WORK INSTRUCTIONS: Print the text of every page in the listing below, line for line without any changes, and leave the pictures out.

EXERCISE DATA:
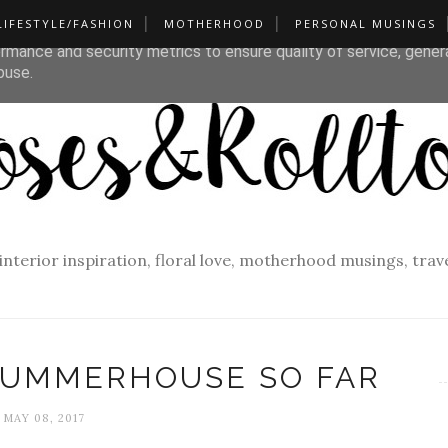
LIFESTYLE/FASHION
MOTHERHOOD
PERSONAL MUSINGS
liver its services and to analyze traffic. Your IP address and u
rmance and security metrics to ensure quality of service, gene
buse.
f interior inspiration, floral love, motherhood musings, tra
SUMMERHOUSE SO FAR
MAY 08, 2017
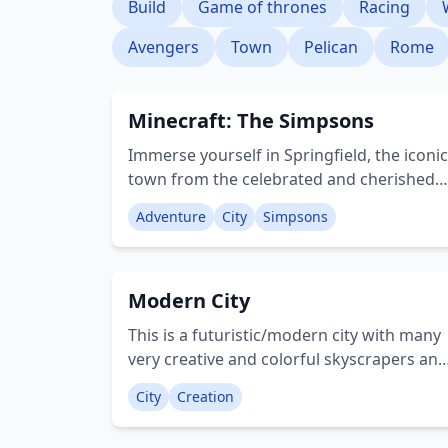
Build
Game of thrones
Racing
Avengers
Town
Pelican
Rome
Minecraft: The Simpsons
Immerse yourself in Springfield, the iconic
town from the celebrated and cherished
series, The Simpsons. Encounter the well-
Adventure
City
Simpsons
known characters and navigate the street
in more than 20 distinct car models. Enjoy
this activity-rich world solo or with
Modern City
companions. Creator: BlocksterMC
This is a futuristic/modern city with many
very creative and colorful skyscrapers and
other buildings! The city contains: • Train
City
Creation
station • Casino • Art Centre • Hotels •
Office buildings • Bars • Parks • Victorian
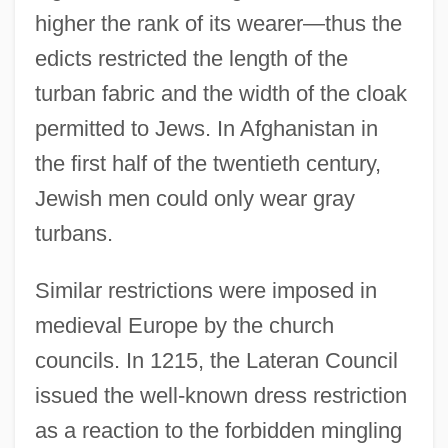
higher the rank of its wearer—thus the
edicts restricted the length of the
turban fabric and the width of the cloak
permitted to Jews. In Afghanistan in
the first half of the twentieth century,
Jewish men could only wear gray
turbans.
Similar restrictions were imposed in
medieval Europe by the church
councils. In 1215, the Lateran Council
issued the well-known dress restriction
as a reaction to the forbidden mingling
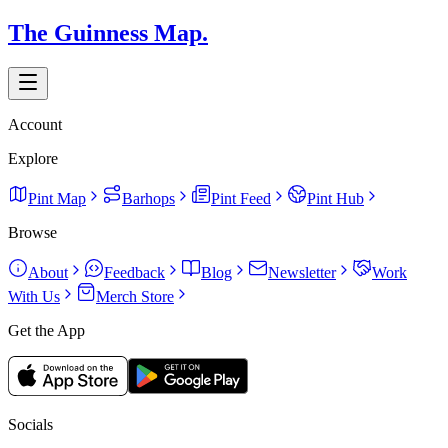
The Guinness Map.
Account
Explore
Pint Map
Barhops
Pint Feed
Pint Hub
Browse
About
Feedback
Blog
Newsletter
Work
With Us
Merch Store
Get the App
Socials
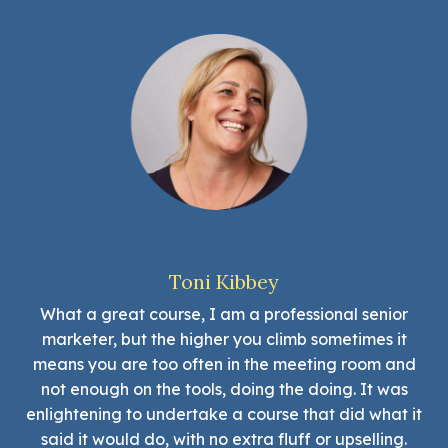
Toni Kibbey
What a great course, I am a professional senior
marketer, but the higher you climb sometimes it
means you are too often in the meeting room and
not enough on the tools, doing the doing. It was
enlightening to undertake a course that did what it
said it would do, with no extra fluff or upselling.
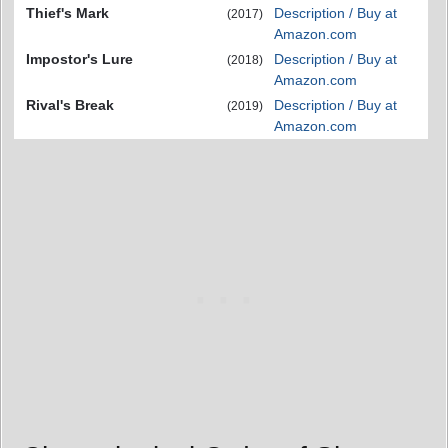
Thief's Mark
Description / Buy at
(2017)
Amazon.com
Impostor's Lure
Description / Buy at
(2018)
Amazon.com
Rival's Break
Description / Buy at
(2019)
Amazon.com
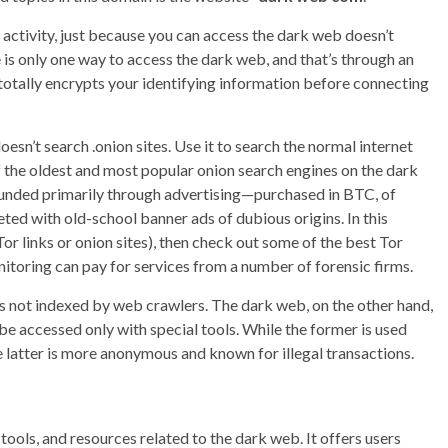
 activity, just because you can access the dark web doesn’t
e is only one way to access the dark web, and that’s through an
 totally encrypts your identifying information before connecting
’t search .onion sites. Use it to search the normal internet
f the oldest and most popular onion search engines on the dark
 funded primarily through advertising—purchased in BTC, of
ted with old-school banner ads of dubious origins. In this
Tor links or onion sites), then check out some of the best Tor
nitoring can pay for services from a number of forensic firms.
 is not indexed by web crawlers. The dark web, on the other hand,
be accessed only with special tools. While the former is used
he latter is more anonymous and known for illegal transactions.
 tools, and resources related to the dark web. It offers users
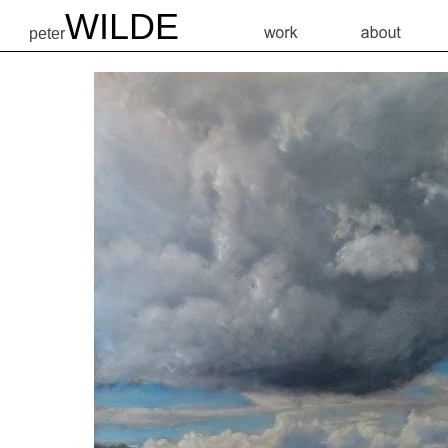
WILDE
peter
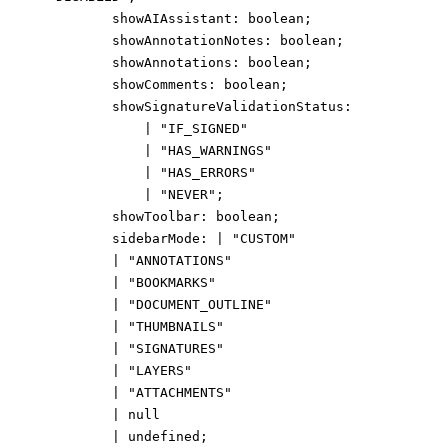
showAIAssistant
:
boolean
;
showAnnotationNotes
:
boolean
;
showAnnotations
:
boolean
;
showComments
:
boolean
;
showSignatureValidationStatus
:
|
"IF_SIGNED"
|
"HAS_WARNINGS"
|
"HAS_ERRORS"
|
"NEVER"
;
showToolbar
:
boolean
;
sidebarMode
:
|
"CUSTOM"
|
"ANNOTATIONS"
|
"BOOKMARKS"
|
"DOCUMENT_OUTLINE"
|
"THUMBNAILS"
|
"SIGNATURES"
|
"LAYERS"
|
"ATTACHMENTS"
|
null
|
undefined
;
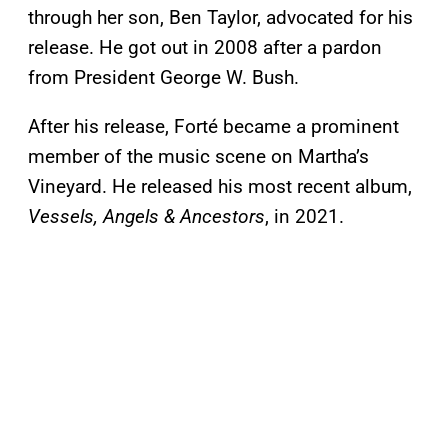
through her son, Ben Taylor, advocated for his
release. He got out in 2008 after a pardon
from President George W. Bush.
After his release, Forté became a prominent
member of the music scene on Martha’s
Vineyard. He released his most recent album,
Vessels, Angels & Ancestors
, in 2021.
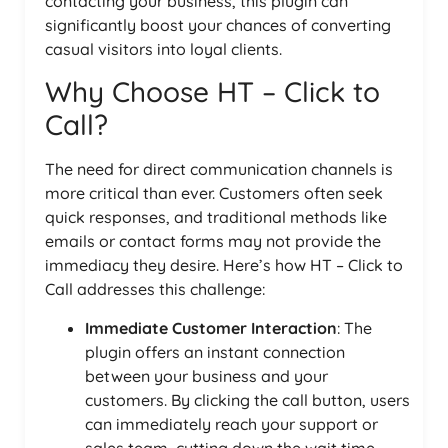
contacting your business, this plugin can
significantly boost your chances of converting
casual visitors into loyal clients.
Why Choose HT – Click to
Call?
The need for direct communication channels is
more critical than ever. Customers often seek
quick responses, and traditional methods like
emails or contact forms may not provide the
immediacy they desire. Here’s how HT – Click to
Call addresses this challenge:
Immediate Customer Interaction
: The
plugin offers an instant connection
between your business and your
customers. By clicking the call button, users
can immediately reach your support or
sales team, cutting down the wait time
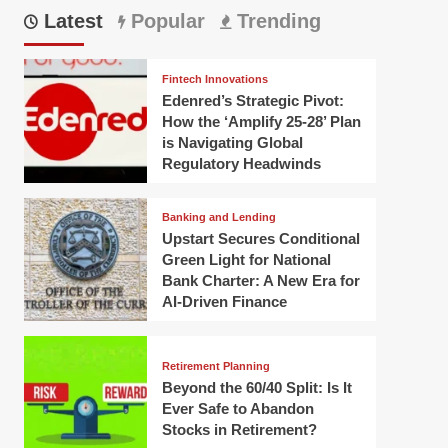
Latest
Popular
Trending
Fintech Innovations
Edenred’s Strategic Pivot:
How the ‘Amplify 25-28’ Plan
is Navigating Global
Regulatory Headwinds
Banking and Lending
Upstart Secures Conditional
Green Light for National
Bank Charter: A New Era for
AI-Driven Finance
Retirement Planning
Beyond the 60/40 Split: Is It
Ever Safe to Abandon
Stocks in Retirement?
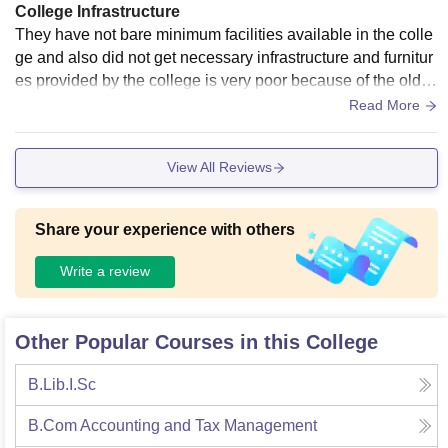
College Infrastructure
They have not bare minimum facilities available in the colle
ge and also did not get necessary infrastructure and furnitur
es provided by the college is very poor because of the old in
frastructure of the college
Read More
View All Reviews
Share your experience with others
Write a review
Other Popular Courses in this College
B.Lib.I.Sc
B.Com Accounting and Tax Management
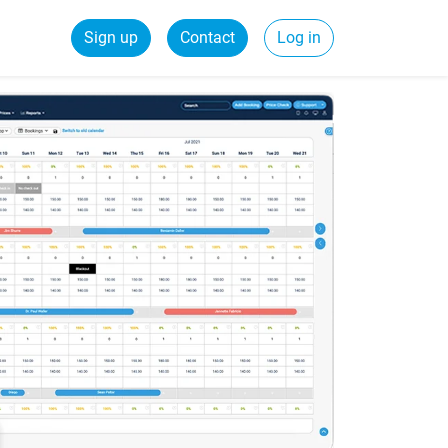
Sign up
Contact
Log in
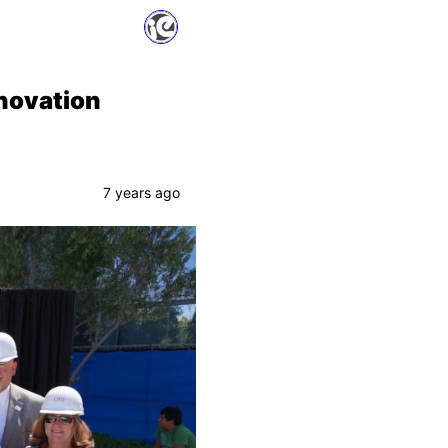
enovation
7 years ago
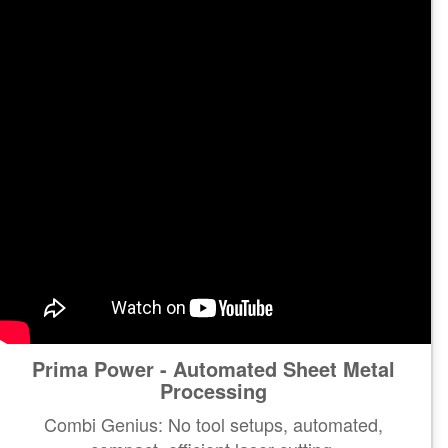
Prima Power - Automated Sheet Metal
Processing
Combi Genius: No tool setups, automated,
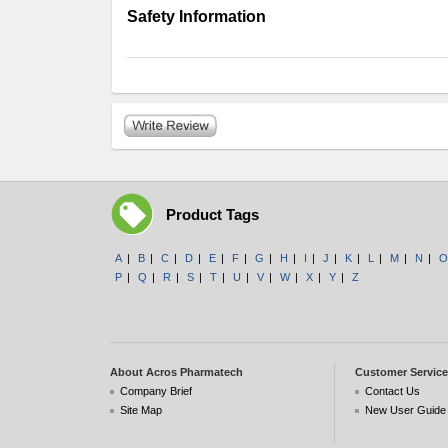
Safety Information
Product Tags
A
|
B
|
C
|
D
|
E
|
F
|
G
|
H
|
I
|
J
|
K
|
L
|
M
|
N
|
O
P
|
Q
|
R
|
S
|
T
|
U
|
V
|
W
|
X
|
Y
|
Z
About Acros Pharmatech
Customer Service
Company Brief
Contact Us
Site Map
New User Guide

RESULT OF THIS TASK:
LIFESTYLE/FASHION
MOTHERHOOD
PERSONAL MUSINGS
liver its services and to analyze traffic. Your IP address and u
rmance and security metrics to ensure quality of service, gene
buse.
f interior inspiration, floral love, motherhood musings, tra
SUMMERHOUSE SO FAR
MAY 08, 2017
Build
Game of thrones
Racing
Avengers
Town
Pelican
Rome
Minecraft: The Simpsons
Immerse yourself in Springfield, the iconic
town from the celebrated and cherished
series, The Simpsons. Encounter the well-
Adventure
City
Simpsons
known characters and navigate the street
in more than 20 distinct car models. Enjoy
this activity-rich world solo or with
Modern City
companions. Creator: BlocksterMC
This is a futuristic/modern city with many
very creative and colorful skyscrapers and
other buildings! The city contains: • Train
City
Creation
station • Casino • Art Centre • Hotels •
Office buildings • Bars • Parks • Victorian
higher the rank of its wearer—thus the
edicts restricted the length of the
turban fabric and the width of the cloak
permitted to Jews. In Afghanistan in
the first half of the twentieth century,
Jewish men could only wear gray
turbans.
Similar restrictions were imposed in
medieval Europe by the church
councils. In 1215, the Lateran Council
issued the well-known dress restriction
as a reaction to the forbidden mingling
The Guinness Map.
Account
Explore
Pint Map
Barhops
Pint Feed
Pint Hub
Browse
About
Feedback
Blog
Newsletter
Work
With Us
Merch Store
Get the App
Socials
Toni Kibbey
What a great course, I am a professional senior
marketer, but the higher you climb sometimes it
means you are too often in the meeting room and
not enough on the tools, doing the doing. It was
enlightening to undertake a course that did what it
said it would do, with no extra fluff or upselling.
Thief's Mark
Description / Buy at
(2017)
Amazon.com
Impostor's Lure
Description / Buy at
(2018)
Amazon.com
Rival's Break
Description / Buy at
(2019)
Amazon.com
 activity, just because you can access the dark web doesn’t
e is only one way to access the dark web, and that’s through an
 totally encrypts your identifying information before connecting
’t search .onion sites. Use it to search the normal internet
f the oldest and most popular onion search engines on the dark
 funded primarily through advertising—purchased in BTC, of
ted with old-school banner ads of dubious origins. In this
Tor links or onion sites), then check out some of the best Tor
nitoring can pay for services from a number of forensic firms.
 is not indexed by web crawlers. The dark web, on the other hand,
be accessed only with special tools. While the former is used
he latter is more anonymous and known for illegal transactions.
 tools, and resources related to the dark web. It offers users
WILDE
peter
showAIAssistant
:
boolean
;
showAnnotationNotes
:
boolean
;
showAnnotations
:
boolean
;
showComments
:
boolean
;
showSignatureValidationStatus
:
|
"IF_SIGNED"
|
"HAS_WARNINGS"
|
"HAS_ERRORS"
|
"NEVER"
;
showToolbar
:
boolean
;
sidebarMode
:
|
"CUSTOM"
|
"ANNOTATIONS"
|
"BOOKMARKS"
|
"DOCUMENT_OUTLINE"
|
"THUMBNAILS"
|
"SIGNATURES"
|
"LAYERS"
|
"ATTACHMENTS"
|
null
|
undefined
;
through her son, Ben Taylor, advocated for his
release. He got out in 2008 after a pardon
from President George W. Bush.
After his release, Forté became a prominent
member of the music scene on Martha’s
Vineyard. He released his most recent album,
Vessels, Angels & Ancestors
, in 2021.
contacting your business, this plugin can
significantly boost your chances of converting
casual visitors into loyal clients.
Why Choose HT – Click to
Call?
The need for direct communication channels is
more critical than ever. Customers often seek
quick responses, and traditional methods like
emails or contact forms may not provide the
immediacy they desire. Here’s how HT – Click to
Call addresses this challenge:
Immediate Customer Interaction
: The
plugin offers an instant connection
between your business and your
customers. By clicking the call button, users
can immediately reach your support or
sales team, cutting down the wait time
Latest
Popular
Trending
Fintech Innovations
Edenred’s Strategic Pivot:
How the ‘Amplify 25-28’ Plan
is Navigating Global
Regulatory Headwinds
Banking and Lending
Upstart Secures Conditional
Green Light for National
Bank Charter: A New Era for
AI-Driven Finance
Retirement Planning
Beyond the 60/40 Split: Is It
Ever Safe to Abandon
Stocks in Retirement?
College Infrastructure
They have not bare minimum facilities available in the colle
ge and also did not get necessary infrastructure and furnitur
es provided by the college is very poor because of the old in
frastructure of the college
Read More
View All Reviews
Share your experience with others
Write a review
Other Popular Courses in this College
B.Lib.I.Sc
B.Com Accounting and Tax Management
Sign up
Contact
Log in
enovation
7 years ago
Prima Power - Automated Sheet Metal
Processing
Combi Genius: No tool setups, automated,
Safety Information
Product Tags
A
|
B
|
C
|
D
|
E
|
F
|
G
|
H
|
I
|
J
|
K
|
L
|
M
|
N
|
O
P
|
Q
|
R
|
S
|
T
|
U
|
V
|
W
|
X
|
Y
|
Z
About Acros Pharmatech
Customer Service
Company Brief
Contact Us
Site Map
New User Guide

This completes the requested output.